# Fingerstyle jazz guitar-low A or low B?



## Keytarist (Sep 6, 2009)

Hi. First of all, I don't have a seven, but I need a extended range guitar and this thread will help me to decide between a baritone six or seven. 
When playing chord melody arrangements (bass, harmony and melody) in your seven, do you use the lower string tuned to A or B?. As far as I know, most jazz seven stringers use low A, but that doesn't seem comfortable to everyone. Some ones use low B because in the same fret you have the perfect fifth of the root played in the low E. However, when tuning in low A you get more range...it is confusing, what's best in your opinion and experience?.
And...do you use the low A for soloing also, or it is just for 'bass' purposes?.
Thanks for any help!.

P.D.: Sorry if this question was asked before, I did a forum search and I didn't find the exact information.


----------



## xtrustisyoursx (Sep 6, 2009)

i normally keep it in b for stuff like that, just because i don't think scales and chords well in a drop tuning. I see it better in standard.


----------



## Keytarist (Sep 7, 2009)

There is something I don't understand with the A drop tuning. When doing chord melody arrangements, the best option is to take advantage of open strings, so why have two duplicate strings ('A' fifth string and 'low A' seventh string)?...I don't get it. I wish I could have a seven to try these tunings. Would you like to explain me?.
The fact is that I need an extended range guitar, for low tuning (lower than 'B'). But also with a treble side for chords. An 8 string would be too big for my hands I guess, so I'm doing some research on alternate tunings for a 7.


----------



## InCasinoOut (Sep 8, 2009)

I don't understand how Drop A became the norm for 7-string jazz either, but every video i've seen has been in Drop A. Check these videos of Jimmy Foster out:


----------



## All_¥our_Bass (Sep 8, 2009)

I think some thing like ADADGBE might be even better for jazzy chord melody stuff than just drop A.

And yeah the low A is mainly for 'bass'.


----------



## darbdavys (Sep 9, 2009)

Keytarist said:


> Some ones use low B because in the same fret you have the perfect fifth of the root played in the low E.


which is more widely called perfect fourth


----------



## troyguitar (Sep 9, 2009)

No he meant fifth. Play the 3rd fret on your E string, then go down and play the 3rd fret on your B string. If you're considering the note on the E string your root (G in my example), then the note on the B string (D in my example) is indeed the fifth.


----------



## darbdavys (Sep 11, 2009)

the fifth played "upside down" is fourth.
D-G is fourth
G-D is fifth.
if you play, say G2-D3, it is a fifth, while if you play G2-D2, it's a fourth


----------



## Keytarist (Sep 12, 2009)

I'm trying to gather information from other sources for now. Do you know, if it's possible to create complete chord melody arrangements for a six string baritone guitar, tuned A to A?. I don't know if the chords would be too low to make them sound clean, but at least I'ld have the low notes for the walkin' bass. Pat Metheny used a six string baritone tuned A to A in his album 'One quiet night', with his own arrangements for solo guitar. But I don't know if someone else found a baritone useful for stuff like that.

• • • •

Pick up the forum thread on low A versus low B tuning for fingerstyle jazz guitar, and carry it on from its final post.

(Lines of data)

• • • •

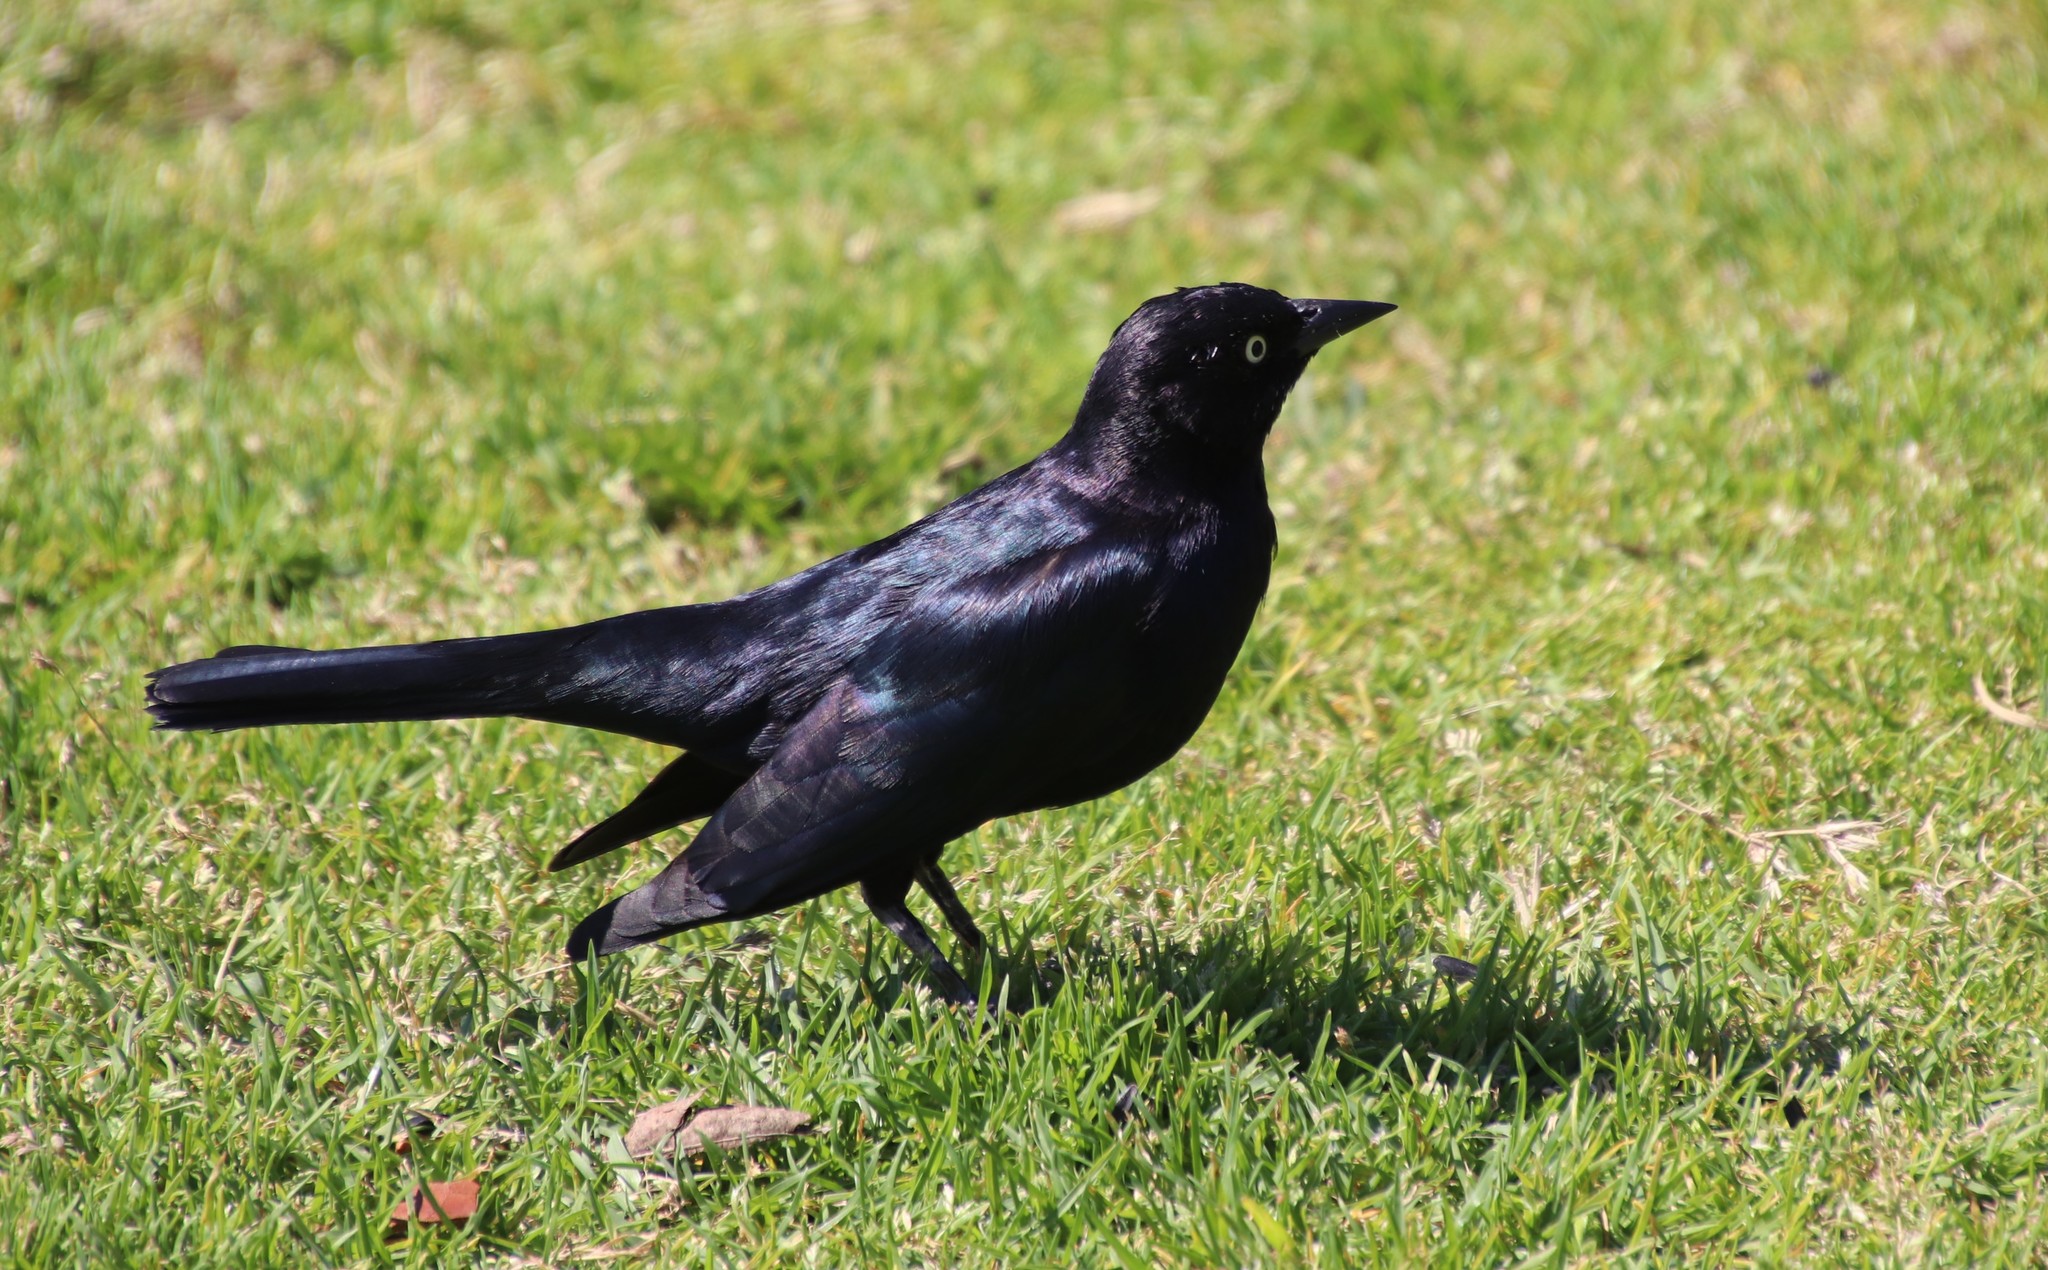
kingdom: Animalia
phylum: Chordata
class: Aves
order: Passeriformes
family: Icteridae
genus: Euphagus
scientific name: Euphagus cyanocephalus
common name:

• • • •

**Exercise response**.
darbdavys said:


> the fifth played "upside down" is fourth.
> D-G is fourth
> G-D is fifth.
> if you play, say G2-D3, it is a fifth, while if you play G2-D2, it's a fourth


It stills the perfect fifth of the chord, because we are measuring it from the 'root' of the chord. If G is the root, D will always be the perfect fifth of it, regardless if it is above or below. And remember, the 'bass' is not always the same note as the 'root'. For instance, if you have a G/D chord, G is the 'root', despite D being in the 'bass'.


----------



## robotsatemygma (Sep 15, 2009)

It's really all how you approach the instrument. 

When I picked up my 7 I was a little lost. Do I keep it in B or drop it to A? I decided to try drop A, as I was mainly interested in using it to accent my chording on the "higher" A string. It's worked wonders for me so far, as I can get a nice crawling bass line to help with my chords - just by popping my root note finger further across. Sure this could be done with it in B but would of taken a little more guess work on my behalf. Plus I get a pretty mean metal tone with it too. 

With B, you can adapt to scales easier... but in A just add two frets. It's really just up to you and your playing style.


----------



## Keytarist (Sep 15, 2009)

robotsatemygma said:


> It's really all how you approach the instrument.
> 
> When I picked up my 7 I was a little lost. Do I keep it in B or drop it to A? I decided to try drop A, as I was mainly interested in using it to accent my chording on the "higher" A string. It's worked wonders for me so far, as I can get a nice crawling bass line to help with my chords - just by popping my root note finger further across. Sure this could be done with it in B but would of taken a little more guess work on my behalf. Plus I get a pretty mean metal tone with it too.
> 
> With B, you can adapt to scales easier... but in A just add two frets. It's really just up to you and your playing style.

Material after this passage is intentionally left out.